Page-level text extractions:
==============================
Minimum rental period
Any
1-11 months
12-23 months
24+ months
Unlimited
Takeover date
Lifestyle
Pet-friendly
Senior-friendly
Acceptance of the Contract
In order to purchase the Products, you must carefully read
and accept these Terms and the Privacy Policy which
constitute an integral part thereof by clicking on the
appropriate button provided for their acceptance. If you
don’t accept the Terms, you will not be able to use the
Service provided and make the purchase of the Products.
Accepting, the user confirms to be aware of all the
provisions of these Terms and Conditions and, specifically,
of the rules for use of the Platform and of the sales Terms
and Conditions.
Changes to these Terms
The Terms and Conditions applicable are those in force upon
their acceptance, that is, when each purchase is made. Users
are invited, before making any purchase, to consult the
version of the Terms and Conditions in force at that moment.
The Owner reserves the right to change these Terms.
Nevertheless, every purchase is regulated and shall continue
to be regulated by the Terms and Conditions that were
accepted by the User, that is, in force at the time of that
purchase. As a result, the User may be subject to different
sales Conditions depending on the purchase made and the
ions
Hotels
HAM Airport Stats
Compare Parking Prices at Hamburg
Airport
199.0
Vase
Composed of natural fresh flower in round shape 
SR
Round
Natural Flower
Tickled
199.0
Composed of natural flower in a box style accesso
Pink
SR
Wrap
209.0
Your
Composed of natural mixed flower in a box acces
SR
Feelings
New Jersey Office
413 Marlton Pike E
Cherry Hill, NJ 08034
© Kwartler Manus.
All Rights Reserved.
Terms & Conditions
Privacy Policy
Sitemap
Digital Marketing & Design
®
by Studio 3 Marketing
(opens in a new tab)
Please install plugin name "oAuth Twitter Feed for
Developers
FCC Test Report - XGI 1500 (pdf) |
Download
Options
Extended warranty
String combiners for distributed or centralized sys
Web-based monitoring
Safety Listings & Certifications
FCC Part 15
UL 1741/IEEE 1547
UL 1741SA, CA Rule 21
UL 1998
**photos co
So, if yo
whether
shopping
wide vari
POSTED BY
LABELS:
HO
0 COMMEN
==============================
Assignment
Begin at the first line of the records above and quote every line verbatim through the one that contains "Accepting, the user".

Result for this task
Minimum rental period
Any
1-11 months
12-23 months
24+ months
Unlimited
Takeover date
Lifestyle
Pet-friendly
Senior-friendly
Acceptance of the Contract
In order to purchase the Products, you must carefully read
and accept these Terms and the Privacy Policy which
constitute an integral part thereof by clicking on the
appropriate button provided for their acceptance. If you
don’t accept the Terms, you will not be able to use the
Service provided and make the purchase of the Products.
Accepting, the user confirms to be aware of all the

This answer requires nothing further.